# what is the next step ?



## tactical_squirell (28 Jul 2012)

hi folks
joined few years ago as a vehicule tech, since i have previous experience as a mechanic i sometime(most of the time) feel like there is something stilll missing in my life. . . . . . . .that little bit of daily challenge. 
dont take me wrong, i love my job. i joined millitary because i needed more than just money to survive, i wanted that life to be a little exciting. loved basic training, love being on ex, whatever it is, wherever it is. i just wake up in the morning hoping someone would show up with whatever ex announcement or tasking in the middle of nowhere(wich i am waiting to go. . . .nanook is coming soon for me and i am very excited)
i have no wife, no kids, no life other than having a good time at home everyday. i easilly can afford my life, the only problem is that i am bored to death most of the time. 
now, my contract is almost at its end, and i have to decide. whether i go back to work on civi side wich i am absolutly not interested no matter what the paychek is, and i spitted last week on 150k/year if it can give you an idea how much i want to stay in
the only thing that is sure, is that i am signing again. 5 or 20,  there is the question. 
i need that blast in my life on a daily basis, i want to wake up in the morning excited to get to work. 
i want that job to move, to be totally unpredictable.  bring me something  i cannot  do. that is all i am asking for. i know my stuff very good, show me better. show me faster, sow me something different. 
was talking to  a friend, and  if i dont find any better, i am going back to school so i can get a mechanical engeneering degree. . . . .just for the hell of it. 

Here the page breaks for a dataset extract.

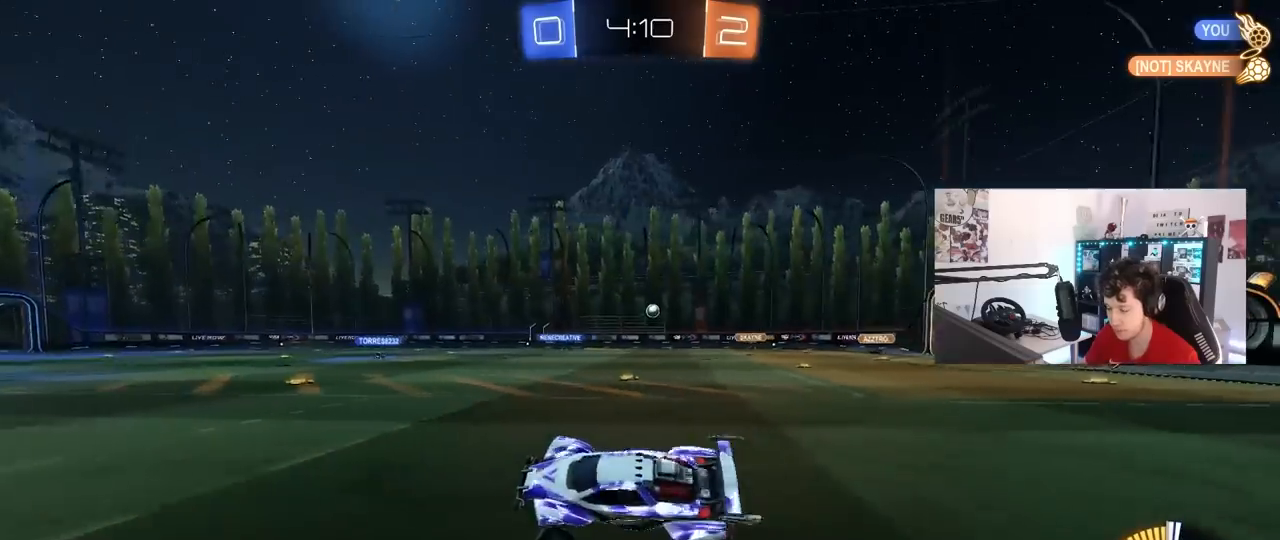
{"keys": ["w"], "mouse": ["left"], "mouse_move": "still", "events": [[183, "w", "down"], [233, "d", "down"], [333, "mouse_left", "down"], [417, "d", "up"]]}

i have been thinking jtf2/csor for almost a year. 
i am more toward csor since i always can remaster as a special operator(that blast i will need in 5 years when i will et bored of support)
there is cjiru as well wikch i dont know what they do other than being ready. 
i dont know at wich door to knock, but i want to go somewhere withing the next 2 years
again, i have no life. the only thing  i want is to travel, not being at home most of the time is good for me. thats what i need to have a smile on my face. that little spark that  keeps me alive, i want it to go off on a daily basis. 


what should i look for  ?
where shouls i go ?
maybe i am asking too much, maybe i am wrong. 
give me some idea plz, if there is someone in csor support trade, plz mp. i would like to know a little more about that. 

thanks for your advices
Ben


----------



## MikeL (28 Jul 2012)

OK,  first off spelling/grammar,  how to write a proper sentence/paragraph are skills that are good to have,  not just on the forums,  but in your career.  There will come a time when you will need to write a memo,  write someone's PER/PDR, etc.

No matter where you go as  a Veh Tech,  you still be employed as a Veh Tech even in SOF the amount of HSLD stuff will be pretty limited.  Also,  if you get into CSOR as a supporter and want to go Operator you will need to do 2 years as a supporter before you can apply for Operator.  Don't assume that just because you are bored as a Supporter and apply to be an Operator that it will happen,  AP and SFC aren't easy so have a back up plan in case things don't as you thought they would.



> i am more toward csor since i always can remaster as a special operator


 
If you get into JTF2 as a supporter you would be able to try out to be a Assaulter as well,  again probably after a minimum amount of time as a supporter.


----------



## tactical_squirell (28 Jul 2012)

a


----------



## blacktriangle (28 Jul 2012)

You "spitted" on 150K/year? You sure you can pass a drug test?


----------



## Fishbone Jones (28 Jul 2012)

tactical_squirell said:
			
		

> a


 ???


----------



## tactical_squirell (29 Jul 2012)

100% narcotic free. i am just not interested in these jobs.


----------



## MikeL (29 Jul 2012)

I saw your post before you replaced it with "a"    Why did you erase it?


Also,  you seemed surprised that even if you got into CSOR as a supporter you would still be working as a Vehicle Tech.


----------



## tactical_squirell (29 Jul 2012)

not surprised to be working as a vehicule tech; its my job. i have been a mechanic for the last 10 years of my life and i am not ready to quit that yet, i love that stuff. 
what i wouldnt want to do is to close all doors and be stuck there as a vehicule tech, even if i stay as a vehhicule tech. i just like having these oportunity, just in case.


----------



## Illegio (2 Aug 2012)

Well, I can speak for CSOR in that if you apply as a supporter, you will not be "stuck" there forever if you don't want to be - the opportunity is there to apply as an operator after two years, or after whatever contractual obligation you find yourself under. Best of luck - I know a couple guys who have made the jump.


----------